There have been calls to expand the field, as the Champions Tour does, by inviting winners of the past two years and those who hold major championship trophies for a period of time. But that doesn't mean that some of the marquee names from last year would show up.

You could attempt to make the first tournament of the year a World Golf Championship event and scrap the winners-only format, but again, guys can skip those, too.

The suggestion here has been to start the season a few weeks later, waiting until the end of January -- the week before the Super Bowl -- when there is no television conflict with the NFL playoffs, and players have a bit more time to decompress. Then stage a grand season-opening event with a full field of players in Hawaii, California or Florida. Figure out a way to compel everyone to be there and make it a big deal.

Members of the European Tour, who begin their seasons overseas, still would run into problems. And an extra three weeks in January doesn't mean some players still wouldn't want to wait to begin their season.
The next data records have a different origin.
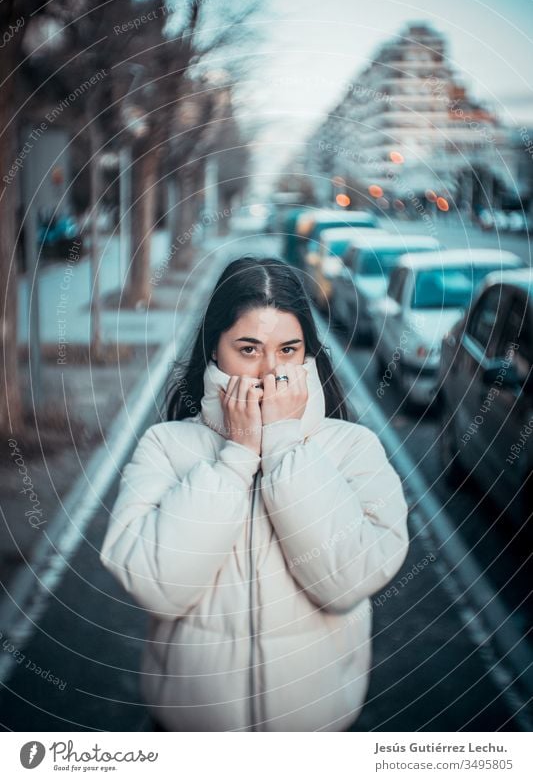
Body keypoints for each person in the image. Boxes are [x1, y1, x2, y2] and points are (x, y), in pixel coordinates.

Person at [100, 255, 409, 732]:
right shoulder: (166, 446)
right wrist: (235, 460)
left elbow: (348, 581)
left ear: (308, 356)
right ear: (214, 352)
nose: (271, 372)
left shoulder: (353, 449)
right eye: (248, 349)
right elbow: (156, 584)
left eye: (288, 350)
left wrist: (284, 443)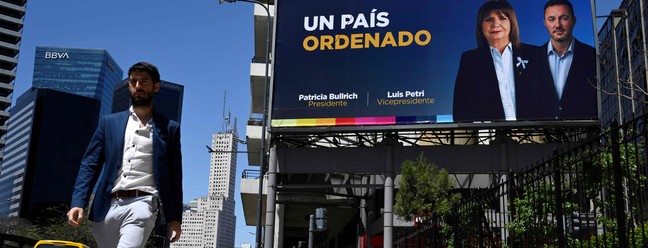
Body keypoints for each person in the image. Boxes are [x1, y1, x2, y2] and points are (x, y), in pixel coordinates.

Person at [67, 62, 183, 247]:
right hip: (106, 207)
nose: (138, 86)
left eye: (144, 81)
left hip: (143, 203)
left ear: (156, 87)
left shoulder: (170, 128)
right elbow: (90, 164)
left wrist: (175, 218)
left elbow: (175, 176)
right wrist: (78, 202)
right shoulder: (109, 123)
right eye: (133, 81)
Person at [453, 0, 552, 122]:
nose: (496, 24)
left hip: (532, 133)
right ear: (480, 25)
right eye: (488, 19)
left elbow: (549, 99)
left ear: (512, 23)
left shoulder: (535, 54)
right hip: (489, 135)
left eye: (502, 18)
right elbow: (460, 108)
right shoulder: (470, 60)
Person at [541, 0, 597, 119]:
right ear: (545, 23)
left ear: (574, 21)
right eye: (551, 19)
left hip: (585, 134)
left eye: (564, 18)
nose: (557, 25)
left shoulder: (592, 56)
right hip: (542, 134)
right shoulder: (533, 59)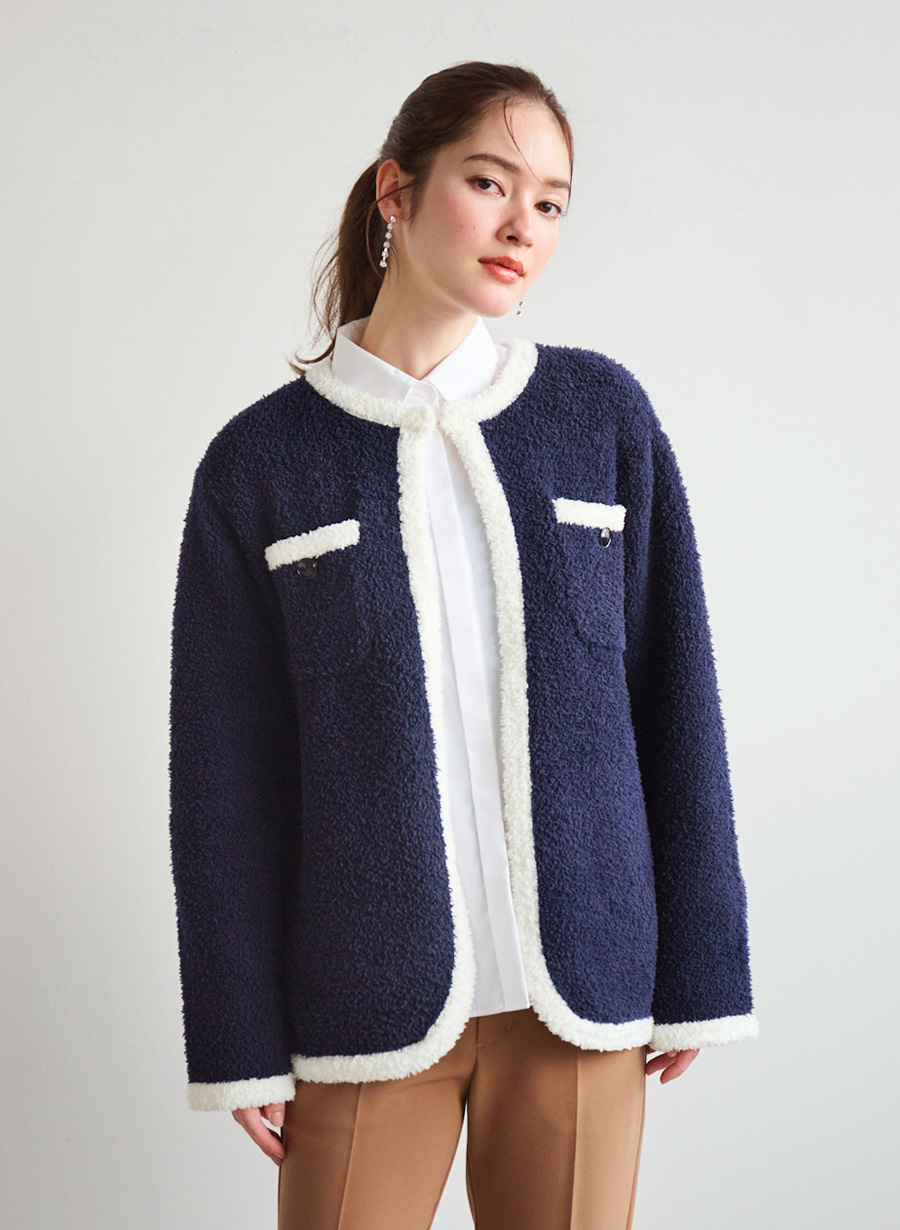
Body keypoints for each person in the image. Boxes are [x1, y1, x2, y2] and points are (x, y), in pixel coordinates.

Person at [168, 60, 759, 1230]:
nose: (522, 226)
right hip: (361, 1006)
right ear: (396, 192)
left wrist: (702, 971)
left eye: (550, 202)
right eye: (489, 183)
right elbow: (224, 778)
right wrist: (239, 1036)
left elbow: (675, 698)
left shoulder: (601, 418)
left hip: (581, 996)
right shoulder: (260, 465)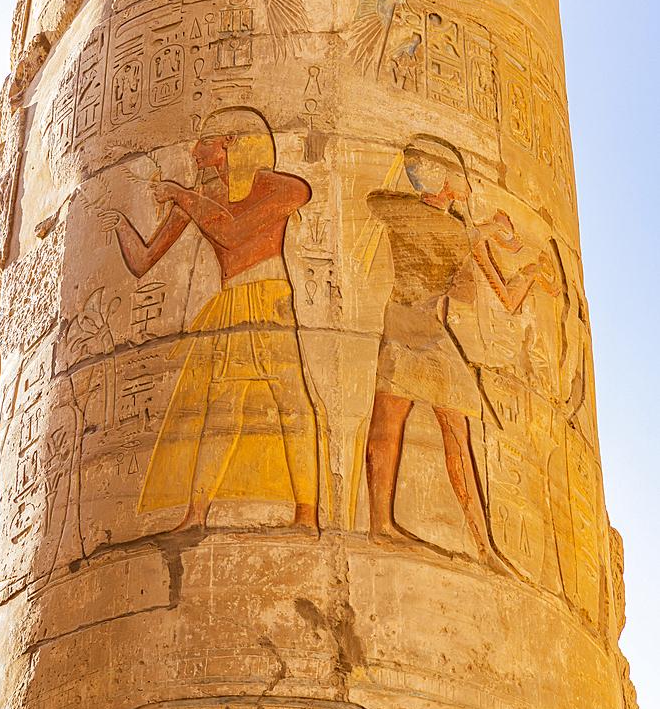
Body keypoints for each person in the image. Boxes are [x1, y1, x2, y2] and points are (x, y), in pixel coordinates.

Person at [99, 107, 318, 531]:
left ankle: (307, 516)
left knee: (291, 405)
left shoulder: (279, 186)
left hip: (270, 296)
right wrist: (121, 225)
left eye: (204, 141)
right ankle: (196, 515)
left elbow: (234, 232)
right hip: (233, 302)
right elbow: (144, 260)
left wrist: (182, 195)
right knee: (223, 410)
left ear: (229, 142)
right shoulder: (201, 200)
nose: (194, 151)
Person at [364, 135, 560, 568]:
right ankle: (380, 524)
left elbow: (505, 298)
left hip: (432, 334)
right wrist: (486, 231)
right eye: (461, 179)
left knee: (456, 433)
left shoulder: (462, 232)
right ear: (444, 180)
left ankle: (483, 546)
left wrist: (529, 272)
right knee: (389, 420)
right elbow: (388, 208)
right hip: (402, 323)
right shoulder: (409, 213)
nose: (468, 186)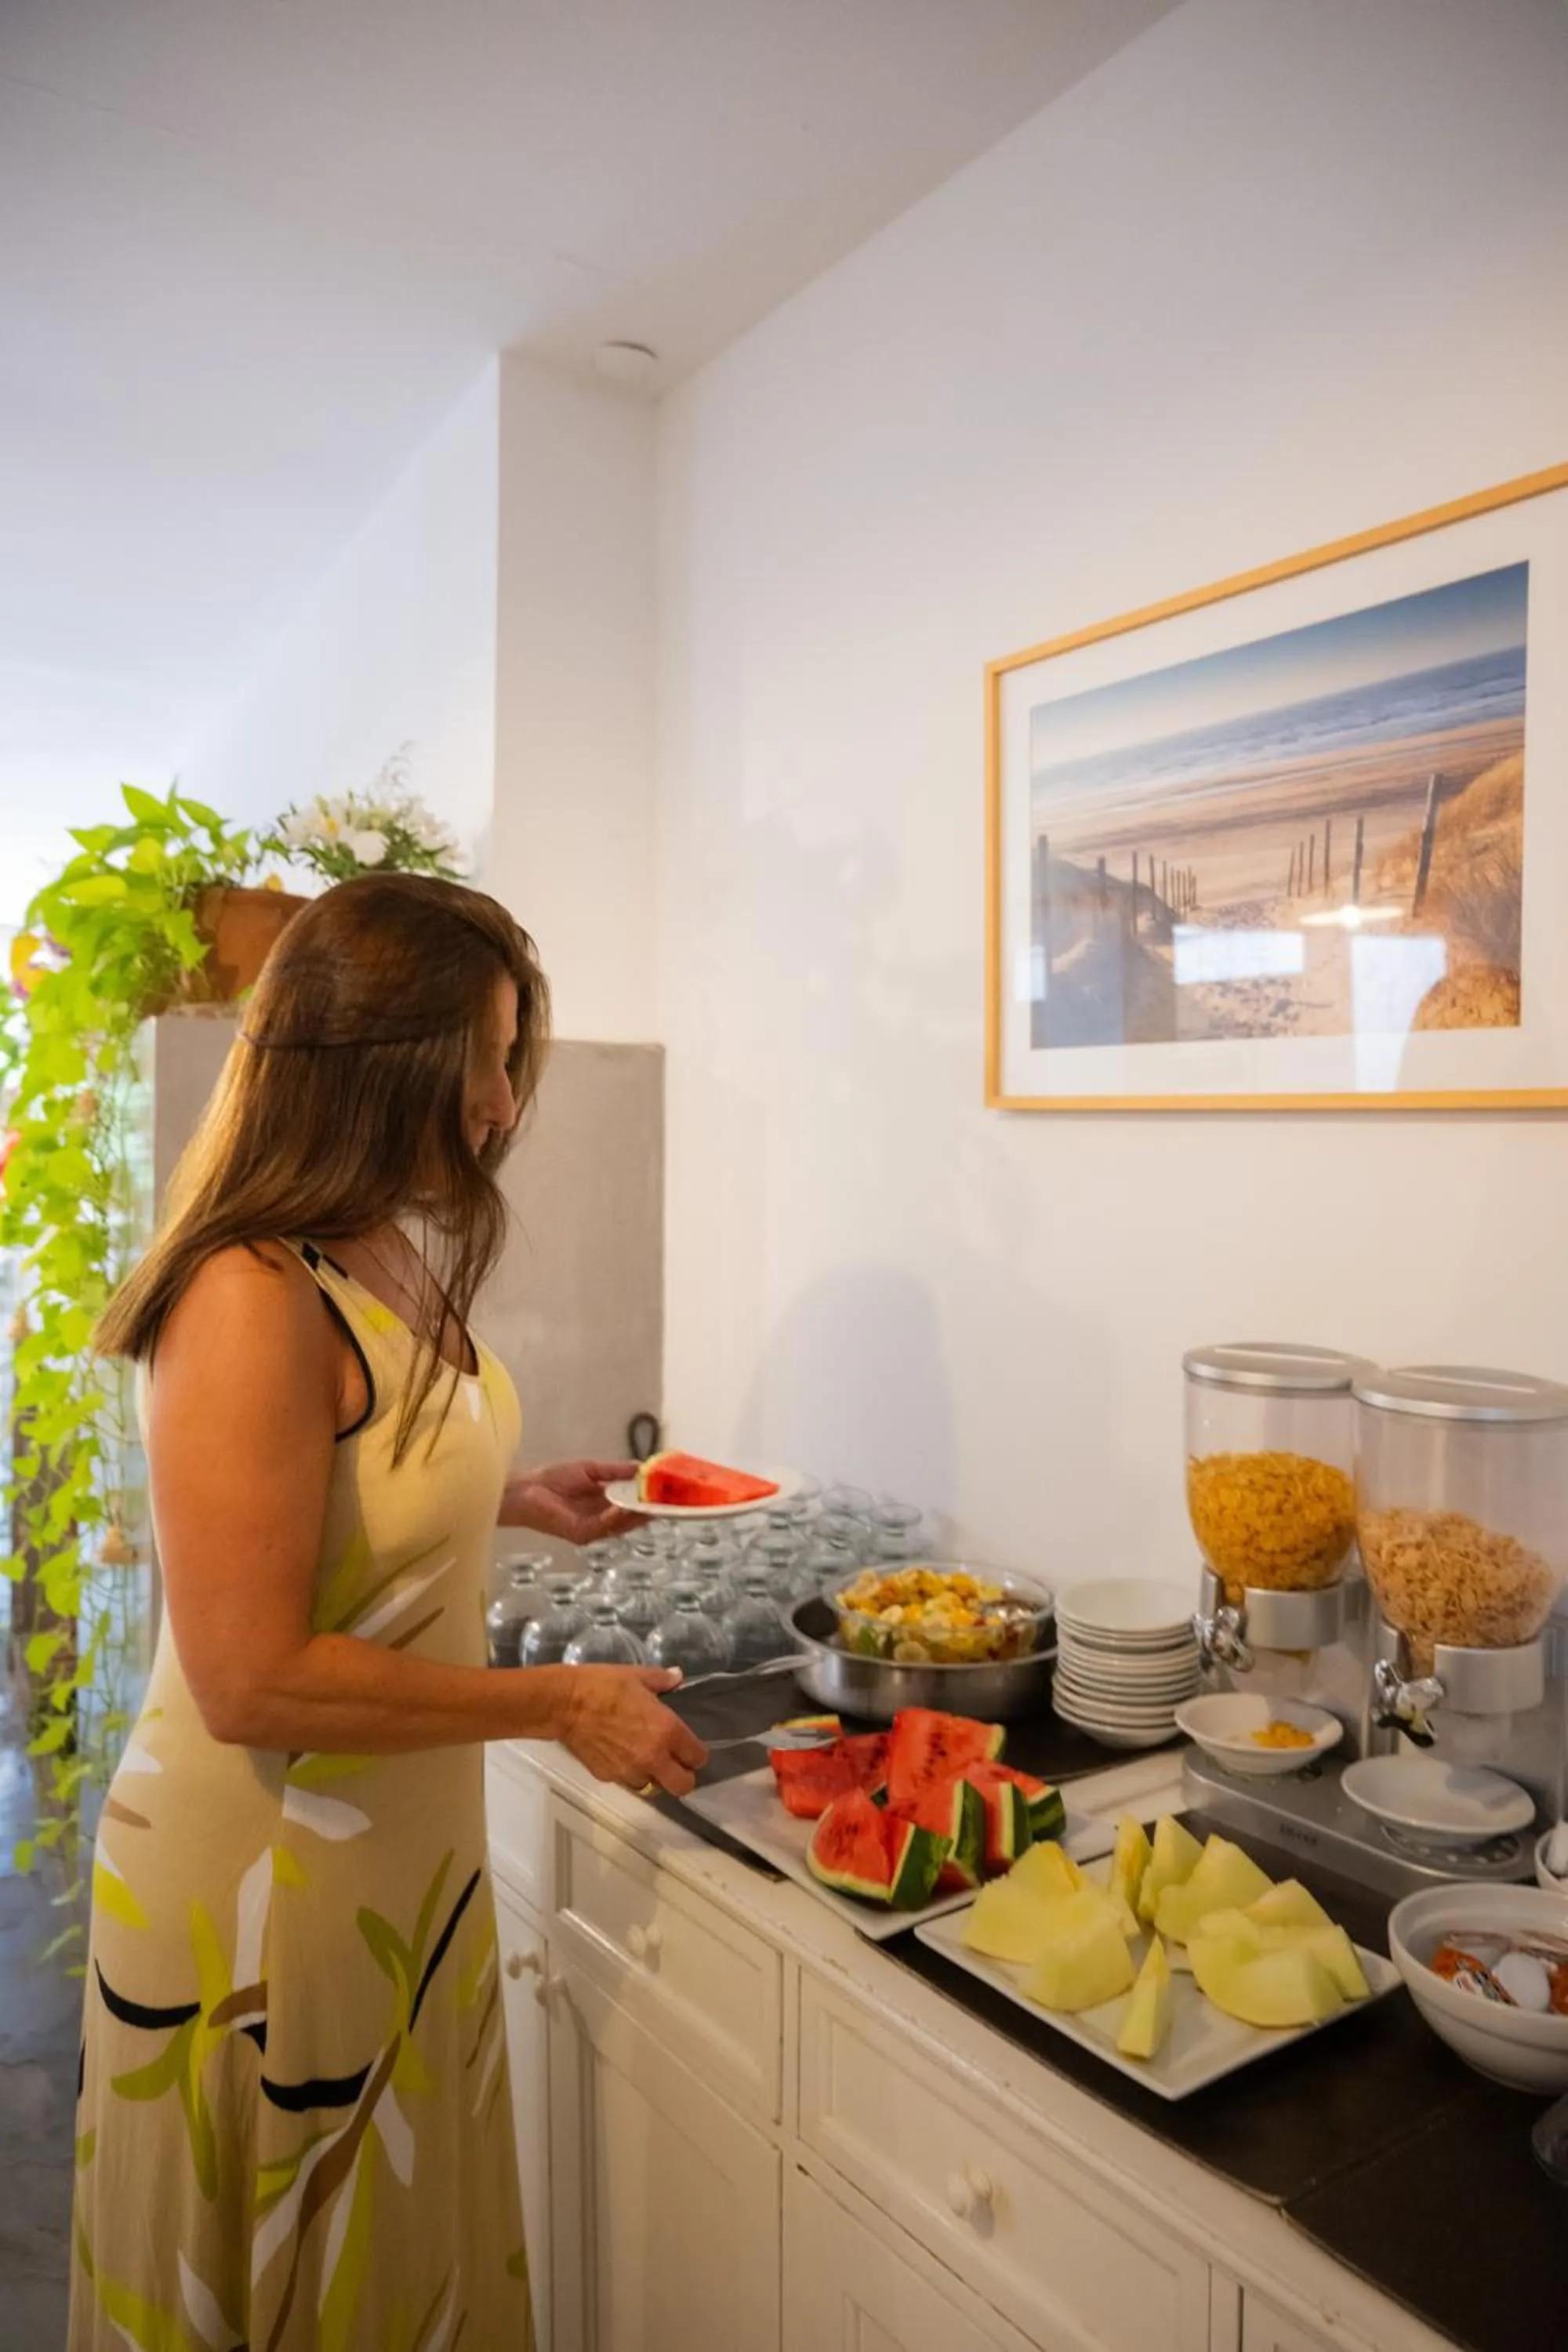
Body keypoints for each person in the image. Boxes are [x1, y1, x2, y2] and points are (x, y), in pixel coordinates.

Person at [69, 873, 706, 2351]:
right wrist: (558, 1700)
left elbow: (345, 1474)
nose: (501, 1106)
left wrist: (510, 1496)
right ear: (390, 1057)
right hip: (260, 1898)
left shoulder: (374, 1242)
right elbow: (250, 1678)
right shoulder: (245, 1287)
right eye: (488, 1059)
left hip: (391, 1872)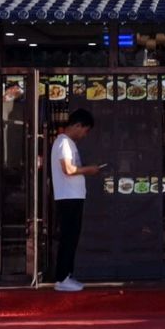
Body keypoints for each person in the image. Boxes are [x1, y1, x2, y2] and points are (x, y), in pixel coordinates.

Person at [49, 108, 102, 292]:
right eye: (85, 130)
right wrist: (89, 170)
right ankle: (62, 277)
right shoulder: (63, 142)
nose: (85, 135)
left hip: (72, 196)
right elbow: (68, 169)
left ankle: (67, 275)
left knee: (72, 237)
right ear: (78, 125)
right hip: (68, 197)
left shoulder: (67, 142)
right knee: (68, 237)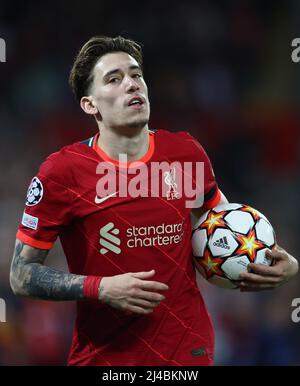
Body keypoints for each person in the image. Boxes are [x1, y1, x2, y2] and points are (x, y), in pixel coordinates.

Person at [10, 35, 298, 366]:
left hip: (186, 353)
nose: (132, 85)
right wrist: (99, 287)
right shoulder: (63, 172)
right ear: (90, 104)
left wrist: (277, 265)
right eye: (114, 79)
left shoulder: (185, 153)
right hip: (105, 359)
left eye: (136, 75)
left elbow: (226, 230)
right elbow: (22, 274)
But at least it would try to alleviate the issue we are seeing this week.

Looking ahead in 2012

A long season begins this week, one that basically ends twice for the PGA Tour -- after the Tour Championship in September and then when the Fall Series concludes in November. The European Tour's season-ending tournament in Dubai finishes the weekend before Thanksgiving. It is also a Ryder Cup year.

Here are but a few of the storylines to keep an eye on.

• Tiger Woods. He clearly is playing better after a successful two weeks in Australia and a victory at his season-ending charity event. The true measure will be adding to his 71 PGA Tour titles and 14 major championships. He recently turned 36 and now has as many majors as Jack Nicklaus did at the same age.

• Rory McIlroy. He has rejoined the PGA Tour, and all seems good with the reigning U.S. Open champion. Can he add multiple tournament titles to his résumé?

• Luke Donald. The Englishman is coming off an amazing 2011 season in which he won money titles on both the PGA and European tours as well as four worldwide victories. Donald seemingly was in the top 10 every week, and while it might be a lot to ask for him to repeat his feats of a year ago, you can bet he'll go for quality (majors) over quantity this year.

• The Ryder Cup. Just think how hard it will be to make the European team. The top four in the world are all from Europe: Donald, Lee Westwood, McIlroy and Kaymer. Then you've got the likes of Ian Poulter, Graeme McDowell, Paul Casey, Justin Rose, Sergio Garcia, Alvaro Quiros, Robert Karlsson, Simon Dyson, Thomas Bjorn, Edoardo Molinari, Francesco Molinari and Matteo Manassero. Europe has 21 players ranked among the top 50, and some good ones won't be at Medinah in September.

• The FedEx Cup. The four-tournament playoff series is often panned, but it has been very successful in bringing together excellent fields at a time of year when such a scenario would be otherwise impossible. But this is the final year of the FedEx deal. The PGA Tour has been very successful at sponsorship renewals, but this one is huge. If FedEx does not re-up, then what?